The geo-distribution of our servers plays a key part in how tolerant our system is for failure and what outcomes we can expect.

Colocated primary and semi-sync replicas

On a normal day, writes to the primary have low latency: acknowledgements from semi-sync replicas are quick to arrive thanks to the fast network within a datacenter.

When the primary fails, we have at least one good semi-sync replica to promote (or we can use it to seed a different server to promote). Because we promote within the same datacenter, app behavior is unlikely to be affected, other than the obvious disruption during the failover time.

If the datacenter is network-isolated, we need to make a decision: wait out the outage, incurring downtime to our services, or promote a new primary in another datacenter. We risk losing transactions (we cannot know whether we lose transactions until we are again able to connect to the original primary). We also risk a split brain scenario.

Cross-site semi-sync replication

If we only run semi-sync replicas in a different datacenter than the primary’s, we first pay with increased write latency, as each commit runs a roundtrip outside the primary’s datacenter and back. With multiple semi-sync replicas it’s the time it takes for the fastest replica to respond.

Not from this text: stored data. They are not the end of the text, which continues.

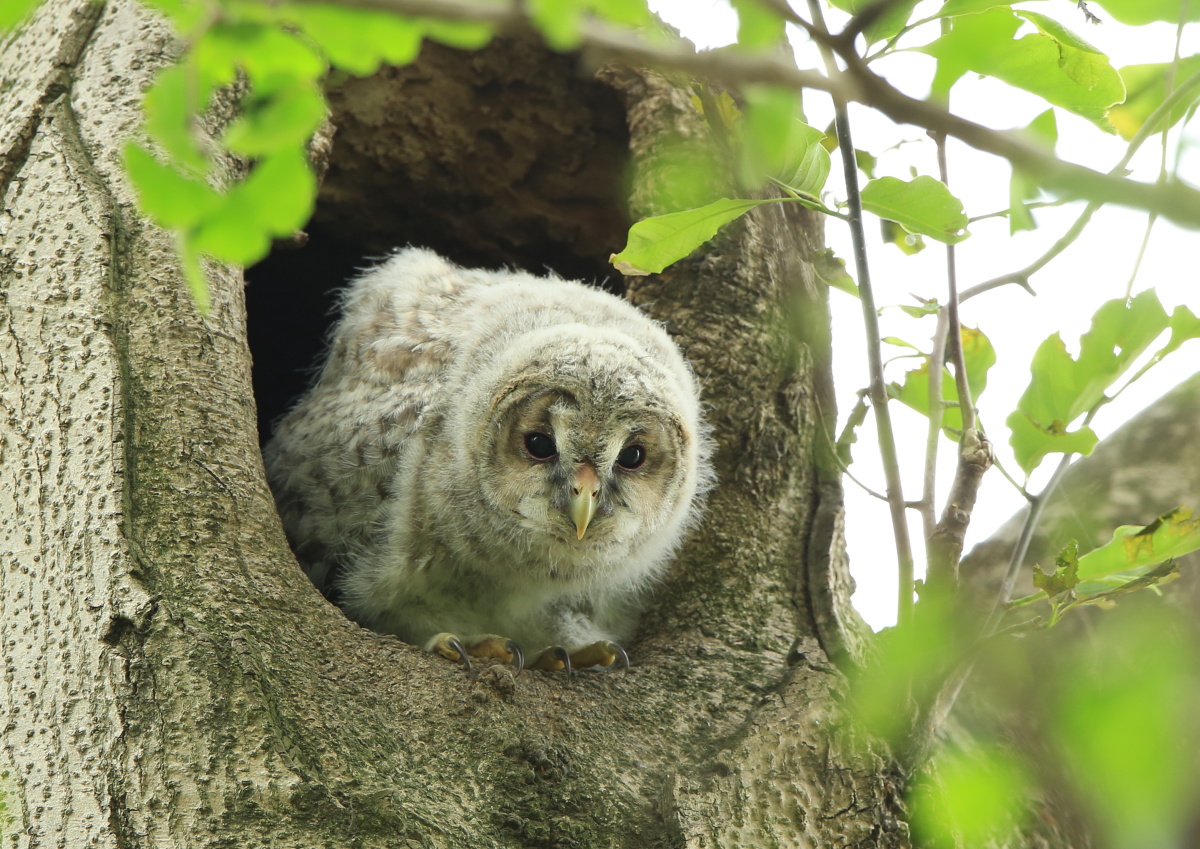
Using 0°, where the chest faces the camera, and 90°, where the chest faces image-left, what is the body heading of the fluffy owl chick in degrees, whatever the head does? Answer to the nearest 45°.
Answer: approximately 315°

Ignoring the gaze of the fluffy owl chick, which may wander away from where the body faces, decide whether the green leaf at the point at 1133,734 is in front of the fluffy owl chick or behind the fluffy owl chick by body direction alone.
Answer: in front

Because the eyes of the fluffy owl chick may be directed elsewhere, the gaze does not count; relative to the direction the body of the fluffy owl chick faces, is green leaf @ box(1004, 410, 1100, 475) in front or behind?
in front
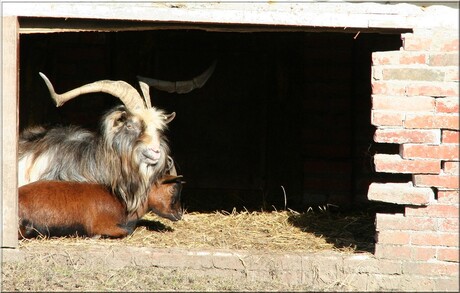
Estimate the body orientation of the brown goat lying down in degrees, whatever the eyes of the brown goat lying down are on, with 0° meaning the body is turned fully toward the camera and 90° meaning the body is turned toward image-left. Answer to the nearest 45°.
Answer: approximately 270°
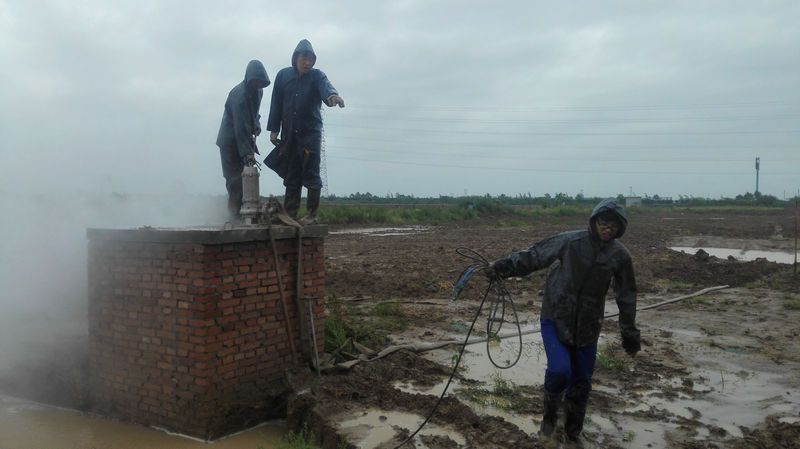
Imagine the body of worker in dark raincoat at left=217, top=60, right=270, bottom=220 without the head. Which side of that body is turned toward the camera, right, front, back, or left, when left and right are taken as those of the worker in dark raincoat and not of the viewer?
right

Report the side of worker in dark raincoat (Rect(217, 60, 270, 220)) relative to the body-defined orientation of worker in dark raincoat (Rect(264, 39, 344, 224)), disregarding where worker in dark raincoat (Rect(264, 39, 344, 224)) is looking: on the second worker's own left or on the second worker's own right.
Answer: on the second worker's own right

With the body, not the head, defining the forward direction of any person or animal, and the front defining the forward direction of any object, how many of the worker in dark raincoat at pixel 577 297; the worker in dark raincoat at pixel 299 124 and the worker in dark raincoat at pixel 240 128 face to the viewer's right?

When the primary goes down, we have the data durable outside its datacenter. But we can then also compare with non semi-sync replicas in the primary’s datacenter: they may yet have all the transactions, too, in which case we can promote one of them. Again, promoting within the same datacenter tends to be less disruptive to the application. Or, we can spend some time seeding them from one of our semi-sync replicas.

Or, we can choose to promote our semi-sync replicas, switching the primary data center for the replication cluster. We then must reassign semi-sync replicas, and ensure none run from within the new primary’s datacenter.

In the event of the primary’s datacenter network isolation, we promote one of our semi-sync replicas, in a different DC. We reconfigure semi-sync replicas, before making the new primary writable. This avoids a split brain scenario, assuming all of our semi-sync replicas are available to us.

What if two or more sites get network isolated at the same time?

It largely depends on your hardware distribution.

If your servers are distributed across three sites, then the majority of your sites is now down. Chances are you were only planning for single site outage at any given time, and a two-site outage is a hard downtime for you. You may or may not have the capacity to run with just one third of your hardware. You’d need to risk consistency and split brain.

Let’s assume we run out of 5 different sites (or availability zones), and 2 are down. In our “1-n” setup, split brain is still possible, even though the majority of sites are up. That’s because our semi-sync setup is about the communication between a primary and any of its replicas.

But this is also something you can attach a number to. What is the probability of two availability zones going down at the same time? For a given vendor? Cross vendors? Is there a number you’re willing to accept? What is the probability of the two zones being in outage both over X minutes? Will you be willing to wait out X minutes to maintain durability and consistency?

In our physical world, there is no hard limitation to how many sites could go down at the same time. We’re generally willing to accept that some risks are so low that we can accept them.

Quorum

Of special interest is that in our “1-n” scenario, we have a quorum of two servers out of five or more. The primary, with a single additional replica, are able to form a quorum and to accept writes. That’s how we got to have a split brain. While R2, R3, R4 form a majority of the servers, writes took place without their agreement.

People familiar with Paxos and Raft consensus protocols may find this baffling. However, reliable minority consensus is achievable, and Sugu Sougoumarane’s Consensus Algorithms series of posts continues to describe this.